For several years, he was the faculty advisor of the E-Team Squadra Corse, the racing team of the Università di Pisa that every year designs and builds a single-seater racing car to participate in Formula SAE and Formula Student competitions.

== Guiggiani's Algorithm ==
One of the main issues in the Boundary Element Method (BEM) is the evaluation of strongly singular and hypersingular surface integrals. It was commonly believed that they could not be evaluated directly. In a few papers published in 1987–1992, Guiggiani was able to show that they were computable in a direct and effective way. This direct algorithm has now become classical (Guiggiani's method). It has been applied in several fields like fracture mechanics, earthquake engineering, biology, particle physics, elasticity, plasticity, fluid mechanics, etc. and in commercial codes. Two MSc students, Paolo Casalini and Antonio Gigante, helped in the development of the algorithm for Cauchy principal value integrals. The non-trivial extension to hypersingular integrals was carried out while visiting Iowa State University in 1989-1990 and published in 1992. While Guiggiani was Maître de Recherche at Ecole Polytechnique, the direct approach was extended with Marc Bonnet to singular integrals in the Galerkin BEM. The extension to higher-order singularities was done with Attilio Frangi.

== Gear Generation and Optimization ==
Since the year 2000, Guiggiani has led the Gear Group of the University of Pisa, contributing directly to the formulation of the Invariant Approach of the theory of gear generation. The research on gears, carried out mostly by Marco Gabiccini and Alessio Artoni, has led to the development of algorithms for the optimization of the micro-geometry
and the identification of cutting parameters much better than those previously available. Software codes based on these algorithms were implemented under contracts from Avio Aero and the GearLab of Ohio State University.

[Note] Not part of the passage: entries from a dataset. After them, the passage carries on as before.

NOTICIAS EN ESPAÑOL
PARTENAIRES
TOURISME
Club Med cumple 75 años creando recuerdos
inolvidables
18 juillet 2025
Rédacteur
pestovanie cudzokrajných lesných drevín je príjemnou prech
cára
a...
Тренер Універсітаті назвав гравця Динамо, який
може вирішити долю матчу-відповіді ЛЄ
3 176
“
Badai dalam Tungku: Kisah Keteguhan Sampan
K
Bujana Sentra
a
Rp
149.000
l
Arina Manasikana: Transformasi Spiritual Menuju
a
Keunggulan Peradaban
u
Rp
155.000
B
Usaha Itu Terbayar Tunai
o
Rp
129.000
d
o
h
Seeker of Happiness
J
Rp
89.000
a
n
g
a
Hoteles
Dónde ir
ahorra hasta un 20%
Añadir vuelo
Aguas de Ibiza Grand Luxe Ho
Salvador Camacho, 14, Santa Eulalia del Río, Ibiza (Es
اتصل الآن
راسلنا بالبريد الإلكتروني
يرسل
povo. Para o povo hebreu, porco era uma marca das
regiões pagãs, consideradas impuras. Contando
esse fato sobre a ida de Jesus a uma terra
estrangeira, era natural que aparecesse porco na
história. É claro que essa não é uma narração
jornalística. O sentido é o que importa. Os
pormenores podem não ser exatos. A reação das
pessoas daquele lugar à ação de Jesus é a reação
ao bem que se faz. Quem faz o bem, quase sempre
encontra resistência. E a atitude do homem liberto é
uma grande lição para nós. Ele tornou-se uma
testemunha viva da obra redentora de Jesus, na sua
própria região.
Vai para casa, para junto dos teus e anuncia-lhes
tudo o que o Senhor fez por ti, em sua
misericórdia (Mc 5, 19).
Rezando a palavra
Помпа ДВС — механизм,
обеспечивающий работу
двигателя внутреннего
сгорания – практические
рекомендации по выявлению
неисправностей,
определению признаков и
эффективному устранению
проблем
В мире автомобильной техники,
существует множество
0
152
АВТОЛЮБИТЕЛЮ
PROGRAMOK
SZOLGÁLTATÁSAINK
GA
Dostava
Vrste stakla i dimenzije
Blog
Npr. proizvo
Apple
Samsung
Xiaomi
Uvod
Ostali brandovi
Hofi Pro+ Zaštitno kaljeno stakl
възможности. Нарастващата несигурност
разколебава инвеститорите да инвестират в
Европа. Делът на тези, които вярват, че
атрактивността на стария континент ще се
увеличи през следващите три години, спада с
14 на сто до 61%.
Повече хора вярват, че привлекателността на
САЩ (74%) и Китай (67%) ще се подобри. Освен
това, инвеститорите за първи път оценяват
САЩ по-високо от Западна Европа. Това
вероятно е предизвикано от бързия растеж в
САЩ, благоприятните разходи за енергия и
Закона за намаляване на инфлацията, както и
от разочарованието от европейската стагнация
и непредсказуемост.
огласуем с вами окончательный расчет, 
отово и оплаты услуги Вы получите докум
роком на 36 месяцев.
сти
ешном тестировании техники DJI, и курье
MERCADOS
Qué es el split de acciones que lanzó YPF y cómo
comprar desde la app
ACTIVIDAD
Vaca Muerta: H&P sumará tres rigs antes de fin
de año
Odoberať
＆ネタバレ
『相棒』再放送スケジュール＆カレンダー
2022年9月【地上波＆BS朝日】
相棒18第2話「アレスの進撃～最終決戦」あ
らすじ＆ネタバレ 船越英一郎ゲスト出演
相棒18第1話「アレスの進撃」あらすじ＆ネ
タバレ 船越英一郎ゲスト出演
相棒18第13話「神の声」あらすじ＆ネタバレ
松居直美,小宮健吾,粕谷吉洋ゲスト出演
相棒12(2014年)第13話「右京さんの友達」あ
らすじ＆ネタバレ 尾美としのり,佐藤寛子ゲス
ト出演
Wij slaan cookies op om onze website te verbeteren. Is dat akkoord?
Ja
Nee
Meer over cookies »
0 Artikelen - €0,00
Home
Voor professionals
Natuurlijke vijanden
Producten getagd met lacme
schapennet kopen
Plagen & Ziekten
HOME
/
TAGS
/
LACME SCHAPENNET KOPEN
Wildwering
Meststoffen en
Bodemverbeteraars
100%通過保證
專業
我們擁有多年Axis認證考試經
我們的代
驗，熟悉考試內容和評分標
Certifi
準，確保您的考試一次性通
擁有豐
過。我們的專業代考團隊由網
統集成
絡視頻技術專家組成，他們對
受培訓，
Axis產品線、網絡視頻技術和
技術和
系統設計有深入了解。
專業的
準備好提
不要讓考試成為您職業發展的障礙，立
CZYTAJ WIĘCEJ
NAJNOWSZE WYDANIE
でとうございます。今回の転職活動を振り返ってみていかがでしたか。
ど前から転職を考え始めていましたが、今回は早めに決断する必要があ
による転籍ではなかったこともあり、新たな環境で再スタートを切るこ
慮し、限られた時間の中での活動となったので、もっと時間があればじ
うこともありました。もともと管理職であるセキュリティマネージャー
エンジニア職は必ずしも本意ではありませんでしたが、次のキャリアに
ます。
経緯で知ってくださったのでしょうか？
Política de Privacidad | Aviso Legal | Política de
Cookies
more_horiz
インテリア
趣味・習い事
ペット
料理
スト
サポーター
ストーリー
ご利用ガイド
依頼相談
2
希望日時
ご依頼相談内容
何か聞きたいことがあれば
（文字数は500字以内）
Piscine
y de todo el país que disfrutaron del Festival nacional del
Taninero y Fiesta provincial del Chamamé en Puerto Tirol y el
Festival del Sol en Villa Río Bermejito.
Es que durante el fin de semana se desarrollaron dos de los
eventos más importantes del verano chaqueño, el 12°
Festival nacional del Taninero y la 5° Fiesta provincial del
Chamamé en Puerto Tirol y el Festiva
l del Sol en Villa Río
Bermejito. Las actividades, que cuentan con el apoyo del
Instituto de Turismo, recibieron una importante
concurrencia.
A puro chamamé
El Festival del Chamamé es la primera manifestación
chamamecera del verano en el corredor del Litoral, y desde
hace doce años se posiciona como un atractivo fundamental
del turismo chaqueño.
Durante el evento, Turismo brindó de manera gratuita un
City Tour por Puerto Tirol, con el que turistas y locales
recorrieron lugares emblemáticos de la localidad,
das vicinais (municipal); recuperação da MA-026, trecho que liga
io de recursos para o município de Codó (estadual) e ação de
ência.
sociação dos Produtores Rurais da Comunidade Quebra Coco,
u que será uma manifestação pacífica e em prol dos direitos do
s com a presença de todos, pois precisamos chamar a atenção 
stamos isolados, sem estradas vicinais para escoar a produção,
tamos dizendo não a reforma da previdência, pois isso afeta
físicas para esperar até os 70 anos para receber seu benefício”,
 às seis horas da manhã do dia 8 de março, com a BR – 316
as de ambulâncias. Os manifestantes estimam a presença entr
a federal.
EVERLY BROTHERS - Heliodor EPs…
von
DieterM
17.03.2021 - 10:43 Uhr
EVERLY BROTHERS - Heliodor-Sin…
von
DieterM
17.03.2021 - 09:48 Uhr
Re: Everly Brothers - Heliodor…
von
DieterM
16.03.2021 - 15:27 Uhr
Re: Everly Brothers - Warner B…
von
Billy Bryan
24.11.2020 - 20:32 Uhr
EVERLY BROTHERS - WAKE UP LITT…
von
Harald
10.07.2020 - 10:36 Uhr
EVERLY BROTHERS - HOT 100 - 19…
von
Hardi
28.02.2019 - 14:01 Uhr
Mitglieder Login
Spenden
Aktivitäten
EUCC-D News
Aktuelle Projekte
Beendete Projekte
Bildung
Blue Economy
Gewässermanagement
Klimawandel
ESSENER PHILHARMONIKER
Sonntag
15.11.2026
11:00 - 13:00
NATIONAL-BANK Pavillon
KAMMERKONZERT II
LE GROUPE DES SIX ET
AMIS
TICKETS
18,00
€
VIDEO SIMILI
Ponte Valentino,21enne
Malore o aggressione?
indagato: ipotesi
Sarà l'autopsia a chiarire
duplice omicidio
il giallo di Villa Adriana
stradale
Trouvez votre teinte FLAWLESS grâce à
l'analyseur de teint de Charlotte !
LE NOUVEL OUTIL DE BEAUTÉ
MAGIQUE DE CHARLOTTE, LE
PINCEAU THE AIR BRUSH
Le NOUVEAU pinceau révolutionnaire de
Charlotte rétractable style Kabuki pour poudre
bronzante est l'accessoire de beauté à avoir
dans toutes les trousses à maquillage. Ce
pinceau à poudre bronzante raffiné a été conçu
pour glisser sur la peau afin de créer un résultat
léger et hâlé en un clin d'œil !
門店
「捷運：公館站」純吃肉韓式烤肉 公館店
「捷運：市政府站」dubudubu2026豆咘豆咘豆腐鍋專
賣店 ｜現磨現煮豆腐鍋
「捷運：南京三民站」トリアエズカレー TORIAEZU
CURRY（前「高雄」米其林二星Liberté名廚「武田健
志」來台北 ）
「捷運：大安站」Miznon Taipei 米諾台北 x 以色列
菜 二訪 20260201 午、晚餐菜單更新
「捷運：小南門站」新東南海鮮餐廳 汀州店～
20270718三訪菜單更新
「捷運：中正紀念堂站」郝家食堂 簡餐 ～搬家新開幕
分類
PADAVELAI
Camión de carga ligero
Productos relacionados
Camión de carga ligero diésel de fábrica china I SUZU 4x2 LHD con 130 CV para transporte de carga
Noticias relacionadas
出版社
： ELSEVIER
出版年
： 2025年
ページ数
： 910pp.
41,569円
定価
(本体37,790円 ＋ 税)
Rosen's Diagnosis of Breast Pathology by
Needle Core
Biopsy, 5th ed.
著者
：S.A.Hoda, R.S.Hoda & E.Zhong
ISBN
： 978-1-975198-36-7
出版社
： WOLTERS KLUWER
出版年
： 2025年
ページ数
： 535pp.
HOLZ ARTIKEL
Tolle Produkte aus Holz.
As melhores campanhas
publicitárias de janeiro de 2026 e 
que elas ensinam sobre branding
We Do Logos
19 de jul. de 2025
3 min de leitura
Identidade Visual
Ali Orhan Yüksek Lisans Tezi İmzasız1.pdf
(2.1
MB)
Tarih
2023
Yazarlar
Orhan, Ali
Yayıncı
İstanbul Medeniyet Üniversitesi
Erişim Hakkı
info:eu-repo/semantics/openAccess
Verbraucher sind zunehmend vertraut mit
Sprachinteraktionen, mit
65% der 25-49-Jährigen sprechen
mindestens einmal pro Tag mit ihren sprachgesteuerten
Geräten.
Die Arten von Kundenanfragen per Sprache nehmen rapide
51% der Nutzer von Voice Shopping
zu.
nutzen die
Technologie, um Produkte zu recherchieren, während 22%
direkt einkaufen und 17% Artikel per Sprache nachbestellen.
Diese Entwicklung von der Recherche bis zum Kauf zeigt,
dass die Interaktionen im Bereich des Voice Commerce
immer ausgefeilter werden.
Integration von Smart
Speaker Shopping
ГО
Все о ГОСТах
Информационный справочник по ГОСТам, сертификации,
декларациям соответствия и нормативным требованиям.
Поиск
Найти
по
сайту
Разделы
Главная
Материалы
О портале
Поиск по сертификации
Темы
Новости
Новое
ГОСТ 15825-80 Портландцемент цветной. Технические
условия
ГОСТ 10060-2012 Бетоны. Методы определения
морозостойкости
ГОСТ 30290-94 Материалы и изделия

== (The Science of) Vehicle Dynamics ==
Since 1993 Guiggiani has been involved in Vehicle Dynamics, with the publication of books, including The Science of Vehicle Dynamics (2014, 2018 2nd ed., and 2023 3rd ed.). Thanks to the contents of this work, he was invited to give long series of lessons at, among others, Ferrari F1 in Italy and Apple in the USA. In several parts, the book departs from commonly accepted explanations.

== Awards ==
In 2019, The Science of Vehicle Dynamics received the Textbook Excellence Award for bringing "practical and innovative" material with industry impact..

In 2026, Massimo Guiggiani was awarded the Soichiro Honda Medal, ASME's highest distinction for research in automotive engineering and transportation, with the following motivation: "For introducing a methodological approach to the study of vehicle dynamics, unveiling important theoretical aspects and putting an end to common misconceptions, ultimately transforming the discipline into a rigorous, predictive engineering science, reshaping industry practices".